**Problem description**
Pick out every line in the data below that contains the string "ตตาฝ" and copy each of those lines.

Saved data entries:
※

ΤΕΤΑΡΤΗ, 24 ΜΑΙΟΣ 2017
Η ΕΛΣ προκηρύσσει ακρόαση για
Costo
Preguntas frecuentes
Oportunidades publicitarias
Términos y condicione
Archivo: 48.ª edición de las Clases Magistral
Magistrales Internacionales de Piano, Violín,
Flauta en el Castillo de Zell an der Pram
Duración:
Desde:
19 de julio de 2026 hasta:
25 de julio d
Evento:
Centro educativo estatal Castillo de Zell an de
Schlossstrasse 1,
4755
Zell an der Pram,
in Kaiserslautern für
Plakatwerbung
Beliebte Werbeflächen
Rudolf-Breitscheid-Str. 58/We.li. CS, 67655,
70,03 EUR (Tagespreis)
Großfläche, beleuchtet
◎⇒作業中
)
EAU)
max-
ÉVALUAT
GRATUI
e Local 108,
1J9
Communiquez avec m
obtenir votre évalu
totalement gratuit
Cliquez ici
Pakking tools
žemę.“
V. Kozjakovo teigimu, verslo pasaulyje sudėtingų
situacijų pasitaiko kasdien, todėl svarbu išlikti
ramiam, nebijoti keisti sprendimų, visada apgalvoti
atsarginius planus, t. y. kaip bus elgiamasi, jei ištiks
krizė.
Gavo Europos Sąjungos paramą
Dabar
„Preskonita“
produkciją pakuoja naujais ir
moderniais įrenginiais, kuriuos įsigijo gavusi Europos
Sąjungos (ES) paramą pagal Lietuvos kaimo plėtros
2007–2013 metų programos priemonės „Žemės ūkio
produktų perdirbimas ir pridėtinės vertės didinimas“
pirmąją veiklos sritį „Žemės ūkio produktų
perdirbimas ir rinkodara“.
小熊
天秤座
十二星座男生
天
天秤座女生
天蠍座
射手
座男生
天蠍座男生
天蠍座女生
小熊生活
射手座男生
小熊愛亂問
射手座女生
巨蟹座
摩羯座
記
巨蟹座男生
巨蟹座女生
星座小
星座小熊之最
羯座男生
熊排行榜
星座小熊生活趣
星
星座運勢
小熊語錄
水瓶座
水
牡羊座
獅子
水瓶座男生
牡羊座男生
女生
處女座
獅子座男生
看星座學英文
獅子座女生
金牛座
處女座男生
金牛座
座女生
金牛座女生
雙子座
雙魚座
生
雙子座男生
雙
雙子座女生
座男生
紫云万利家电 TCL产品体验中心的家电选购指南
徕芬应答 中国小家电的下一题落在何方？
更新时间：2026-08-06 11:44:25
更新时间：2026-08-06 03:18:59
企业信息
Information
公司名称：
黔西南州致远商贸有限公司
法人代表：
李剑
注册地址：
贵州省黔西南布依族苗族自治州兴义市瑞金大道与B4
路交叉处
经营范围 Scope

※

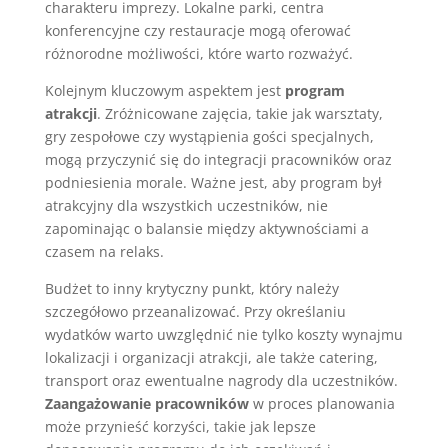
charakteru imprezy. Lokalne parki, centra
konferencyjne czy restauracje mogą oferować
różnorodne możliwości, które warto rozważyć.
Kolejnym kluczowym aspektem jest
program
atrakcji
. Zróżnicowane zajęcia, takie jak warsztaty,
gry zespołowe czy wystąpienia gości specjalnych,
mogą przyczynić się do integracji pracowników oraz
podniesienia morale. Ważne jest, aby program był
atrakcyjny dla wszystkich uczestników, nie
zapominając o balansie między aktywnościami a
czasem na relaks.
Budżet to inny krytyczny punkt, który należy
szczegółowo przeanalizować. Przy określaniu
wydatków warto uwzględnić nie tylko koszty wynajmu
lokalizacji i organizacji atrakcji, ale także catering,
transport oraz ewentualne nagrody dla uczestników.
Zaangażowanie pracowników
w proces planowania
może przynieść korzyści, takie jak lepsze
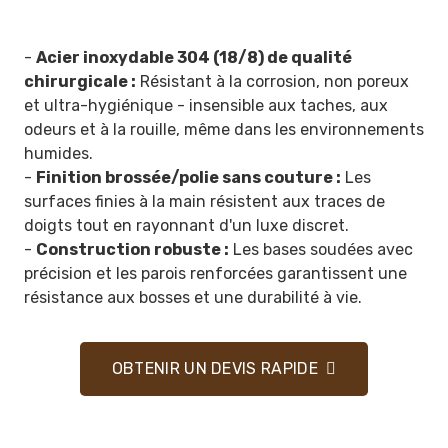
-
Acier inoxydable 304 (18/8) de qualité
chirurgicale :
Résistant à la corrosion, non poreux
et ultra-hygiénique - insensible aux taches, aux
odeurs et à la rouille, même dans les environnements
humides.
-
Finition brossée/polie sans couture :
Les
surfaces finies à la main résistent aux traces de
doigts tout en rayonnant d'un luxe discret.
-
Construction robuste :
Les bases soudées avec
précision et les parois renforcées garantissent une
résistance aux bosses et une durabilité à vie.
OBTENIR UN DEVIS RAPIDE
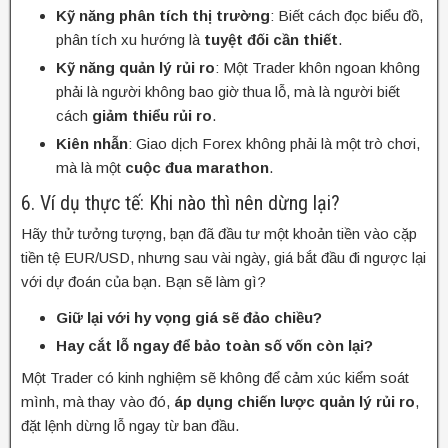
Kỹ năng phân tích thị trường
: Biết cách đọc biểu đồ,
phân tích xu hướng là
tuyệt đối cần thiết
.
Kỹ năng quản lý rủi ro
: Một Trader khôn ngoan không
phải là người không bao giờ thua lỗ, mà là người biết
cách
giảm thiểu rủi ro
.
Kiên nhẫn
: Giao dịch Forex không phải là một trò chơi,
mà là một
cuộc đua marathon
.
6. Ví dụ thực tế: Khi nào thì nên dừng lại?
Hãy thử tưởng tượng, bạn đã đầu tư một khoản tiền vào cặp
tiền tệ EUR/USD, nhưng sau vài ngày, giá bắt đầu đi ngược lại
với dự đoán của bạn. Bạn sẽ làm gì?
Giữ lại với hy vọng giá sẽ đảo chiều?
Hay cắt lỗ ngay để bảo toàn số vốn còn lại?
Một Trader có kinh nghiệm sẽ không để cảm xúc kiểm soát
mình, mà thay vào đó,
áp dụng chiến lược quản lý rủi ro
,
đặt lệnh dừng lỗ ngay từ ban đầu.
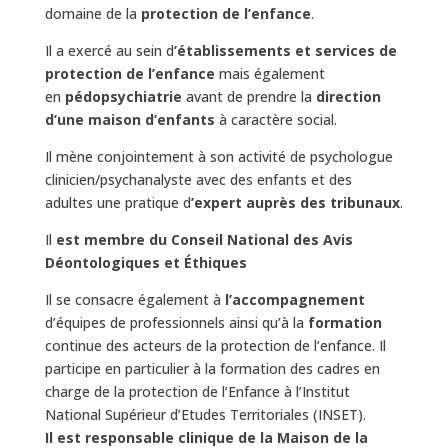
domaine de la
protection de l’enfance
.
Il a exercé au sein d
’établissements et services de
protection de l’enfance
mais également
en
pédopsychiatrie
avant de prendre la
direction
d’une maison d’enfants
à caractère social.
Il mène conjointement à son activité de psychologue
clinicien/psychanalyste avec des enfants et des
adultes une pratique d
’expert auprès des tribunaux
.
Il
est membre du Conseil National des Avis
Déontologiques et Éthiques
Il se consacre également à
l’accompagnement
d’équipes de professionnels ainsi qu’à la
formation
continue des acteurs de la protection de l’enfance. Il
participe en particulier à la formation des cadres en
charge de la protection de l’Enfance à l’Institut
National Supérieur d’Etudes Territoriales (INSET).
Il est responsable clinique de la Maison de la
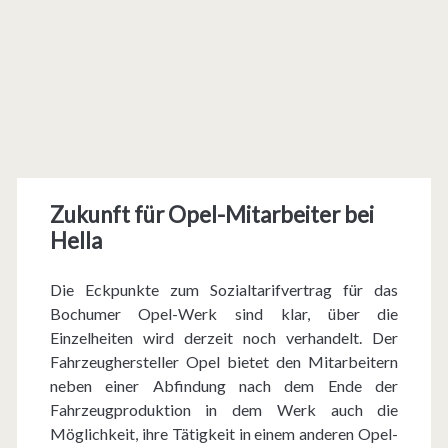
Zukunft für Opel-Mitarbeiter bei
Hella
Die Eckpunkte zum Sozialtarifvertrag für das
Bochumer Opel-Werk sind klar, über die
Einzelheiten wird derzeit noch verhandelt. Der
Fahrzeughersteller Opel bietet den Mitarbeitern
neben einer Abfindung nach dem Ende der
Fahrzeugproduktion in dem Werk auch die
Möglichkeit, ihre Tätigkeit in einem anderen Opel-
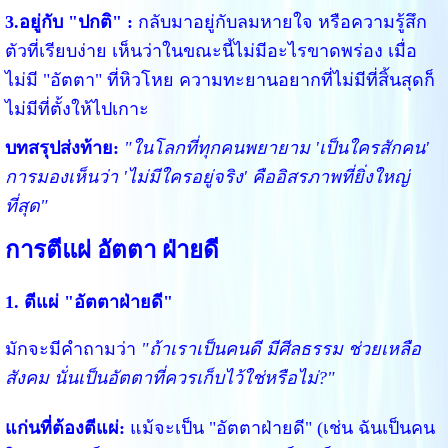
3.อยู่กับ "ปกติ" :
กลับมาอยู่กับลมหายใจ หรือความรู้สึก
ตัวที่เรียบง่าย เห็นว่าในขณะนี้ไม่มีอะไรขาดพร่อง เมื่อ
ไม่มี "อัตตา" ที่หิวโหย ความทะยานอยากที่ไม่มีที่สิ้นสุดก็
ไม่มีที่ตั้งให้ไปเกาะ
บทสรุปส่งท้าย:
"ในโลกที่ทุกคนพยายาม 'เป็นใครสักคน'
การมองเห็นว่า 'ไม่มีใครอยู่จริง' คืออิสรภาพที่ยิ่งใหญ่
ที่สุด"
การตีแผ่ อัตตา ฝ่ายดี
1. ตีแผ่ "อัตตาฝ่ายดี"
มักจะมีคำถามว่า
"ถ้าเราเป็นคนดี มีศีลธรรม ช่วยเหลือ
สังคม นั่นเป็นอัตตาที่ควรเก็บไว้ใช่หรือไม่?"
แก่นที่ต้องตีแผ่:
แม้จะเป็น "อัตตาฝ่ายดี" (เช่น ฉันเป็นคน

※

**Answer area**
1. ตีแผ่ "อัตตาฝ่ายดี"
แม้จะเป็น "อัตตาฝ่ายดี" (เช่น ฉันเป็นคน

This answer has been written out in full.